# [Extracted text]

- - - -

Extracting dynamic offsets/strides from memref

There is memref.reinterpret_cast op which allows to construct memref with arbitrary offsets/strides but there isn’t any opposite operation, i.e. to extract dynamic offset/stride from memref as ssa value. We have our custom ExtractMemrefMetadata op for this purpose and we would like to upstream it (not in this exact form) if there is any interest from MLIR community.

Proposed form:

  • %0 = memref.offset %memref : memref<...>
  • %0 = memref.stride %memref, %index : memref<...>

@chelini @nicolasvasilache were just discussing this as well

Thanks, Stella; yes, I spoke with @Hardcode84 last Friday about this because I saw something in the internal repo that was similar to what I discussed with Nicolas.

@Hardcode84 I think there is an interest in a having these operations. Do you have a patch I can play with?

https://reviews.llvm.org/D130849

1 Like

Thanks @Hardcode84 for the patch. I took a pass at reviewing it, and left some comments. Ill let others weigh in on the impact of such ops and if they have other implications. To me they seem like a good additions.

- - - -

# [Supplied information]
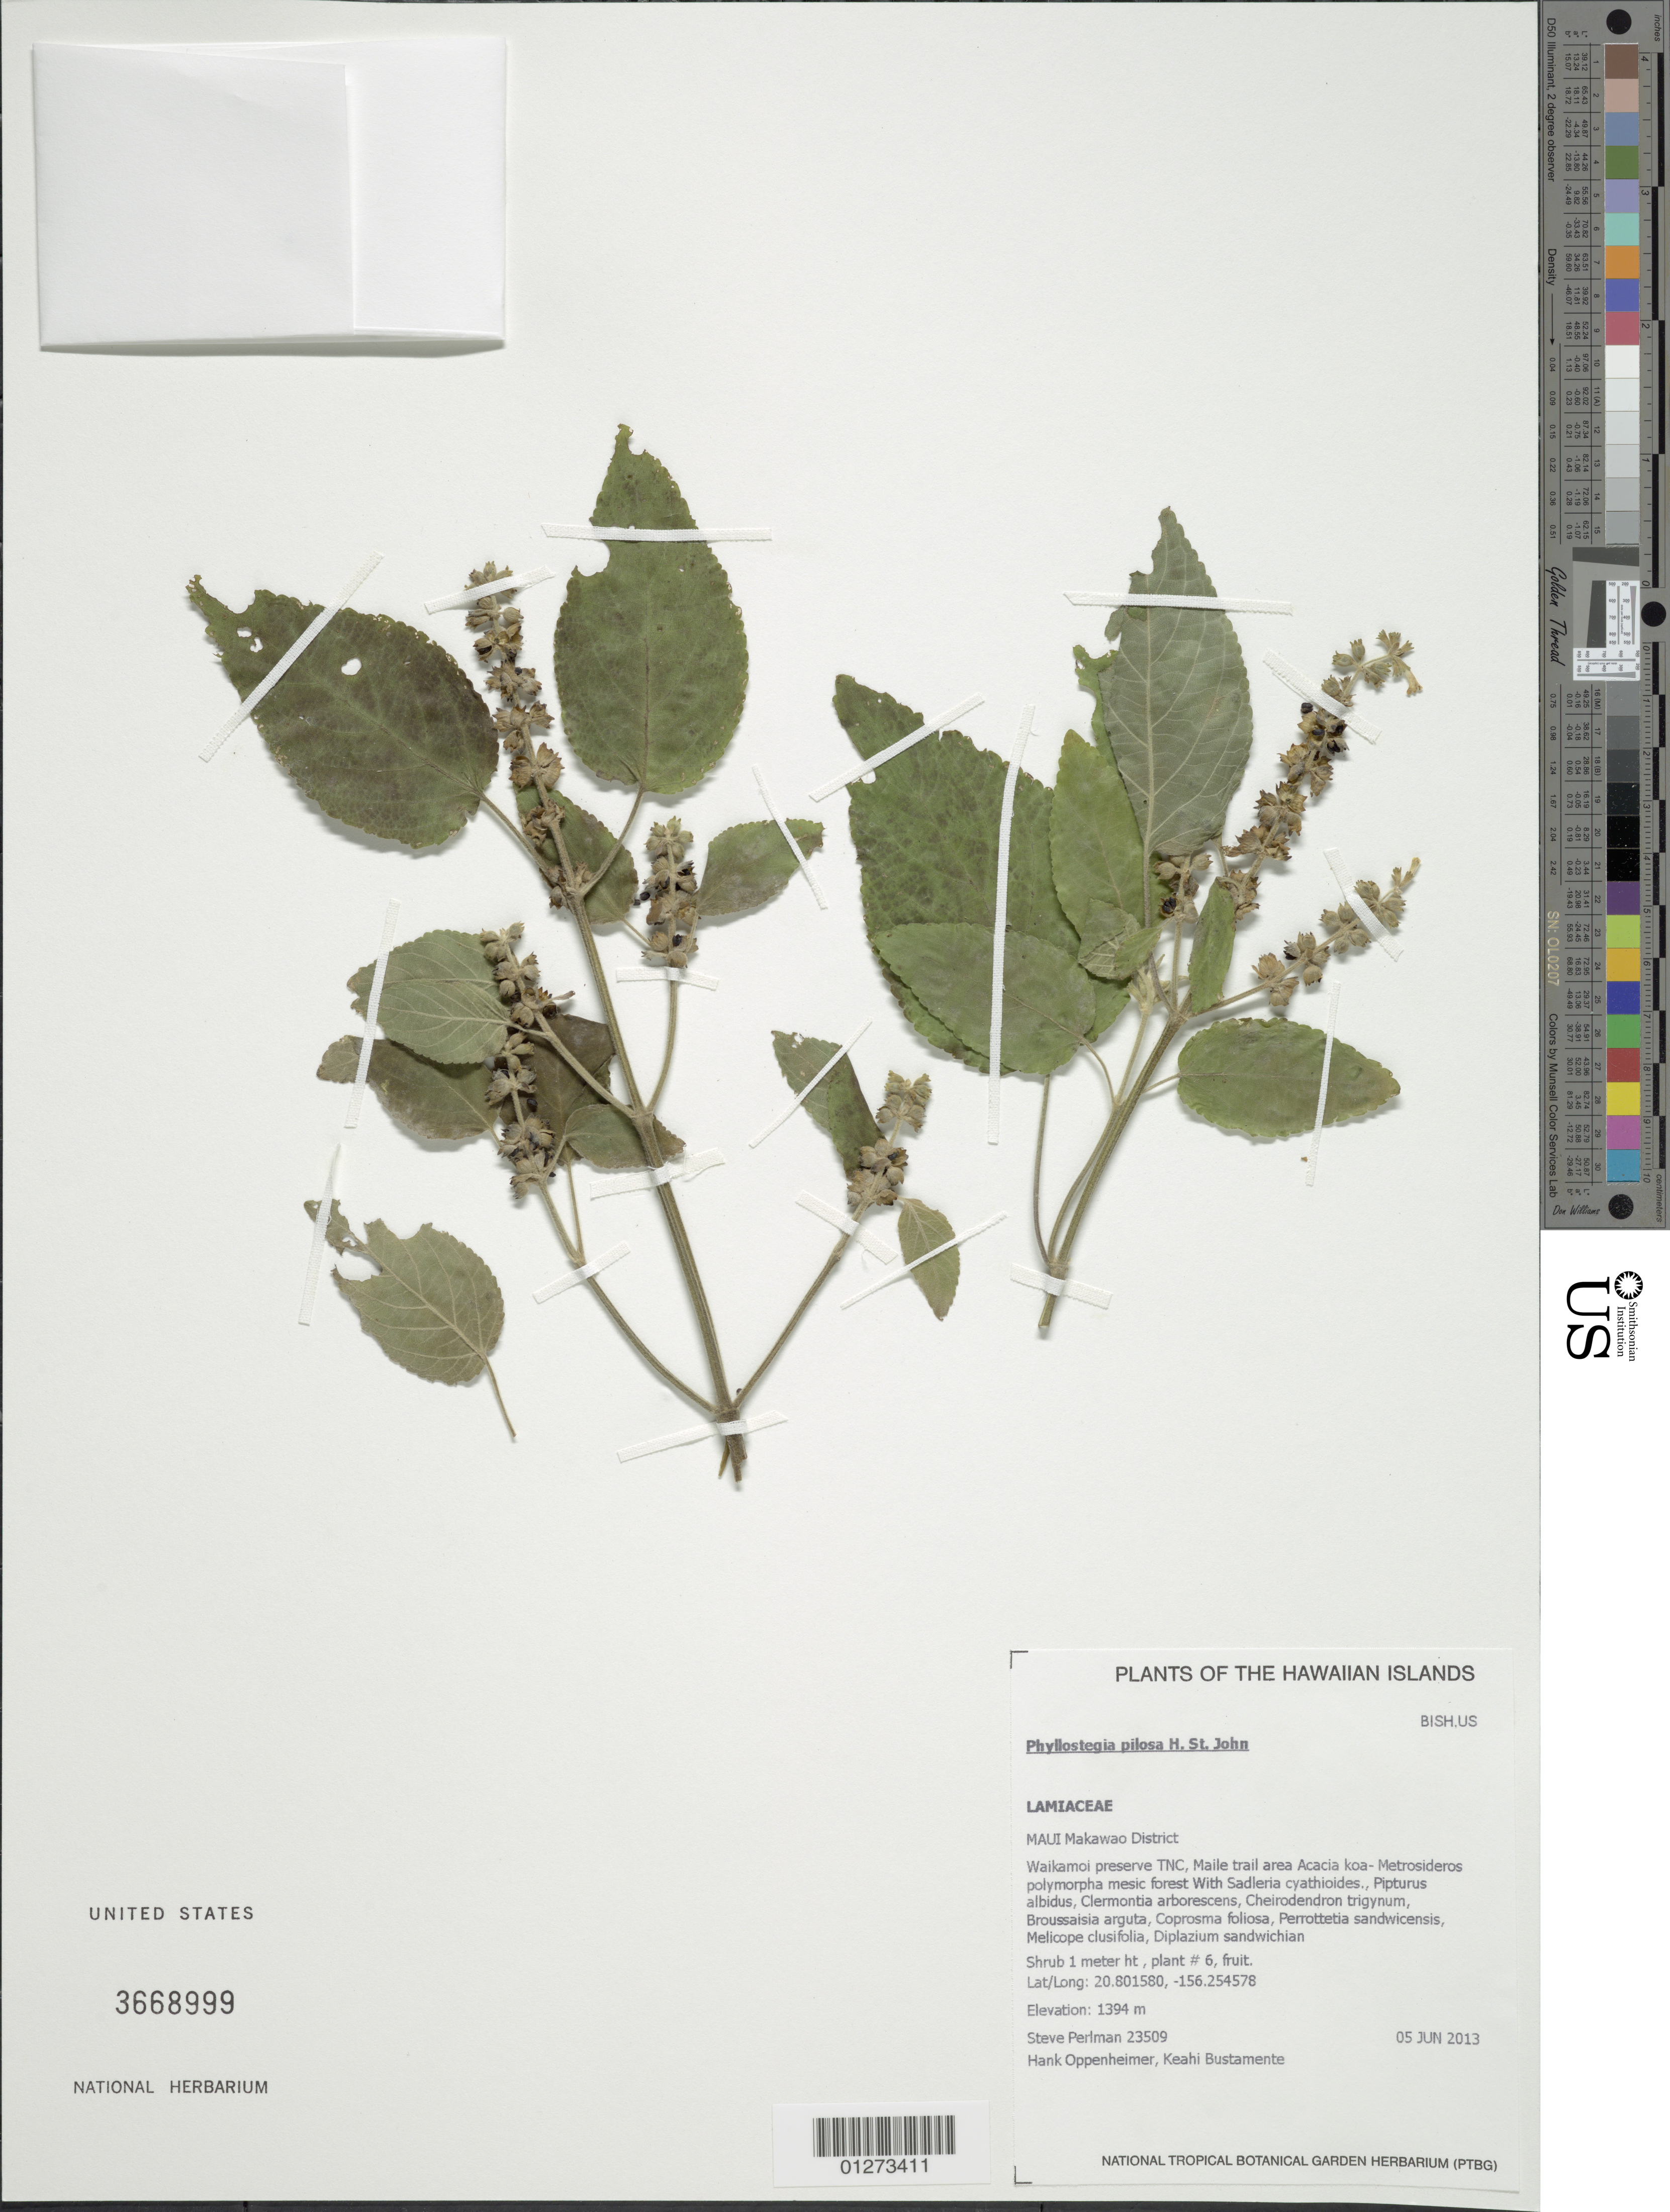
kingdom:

- - - -

# [Instruction A]
In the thread on extracting offsets and strides from a memref, which existing operation allows a memref to be built with arbitrary offsets and strides?
# [Instruction B]
Go on with the forum thread about extracting dynamic offsets and strides from a memref, starting after its last post.
None of the lines above are needed here.

# [Reply A]
memref.reinterpret_cast

# [Reply B]
That leads to a question about how to resolve the strides in a whole program. It seems like the stride resolution should probably happen the same way tensor.dim /memref.dim resolution happens through use of ReifyRankedShapedTypeOpInterface . This interface along with this pattern allows resolving all shapes in the program by using fixed-point iteration. I suspect something similar should work for stride/offset resolution as well

Thanks for the review. We didn’t have much ‘strides resolving’ in our code, just a few simple foldings (e.g. when getStridesAndOffset returns static strides or when input is memref.reinterpret_cast) and then they go directly to llvm and access corresponding descriptor fields.

Slowly ramping back up after vacation, what is the status / consensus here ?

Slowly ramping back up after vacation, what is the status / consensus here ?

Hi, I’m still waiting for opinions/review

Thanks for sending the PR, I took a deeper look at the comments on ⚙ D130849 [mlir][memref] Introduce memref.offset and memref.stride ops as well as to the abstraction that @stellaraccident has been iterating on: iree/VMVXOps.td at main · iree-org/iree · GitHub.

There is one aspect that happens at the LLVM level today that I do not see a clear path on: inserting and extracting in and out of the llvm.struct that represents the descriptor provides a structuring type that does not exist outside of the LLVM dialect.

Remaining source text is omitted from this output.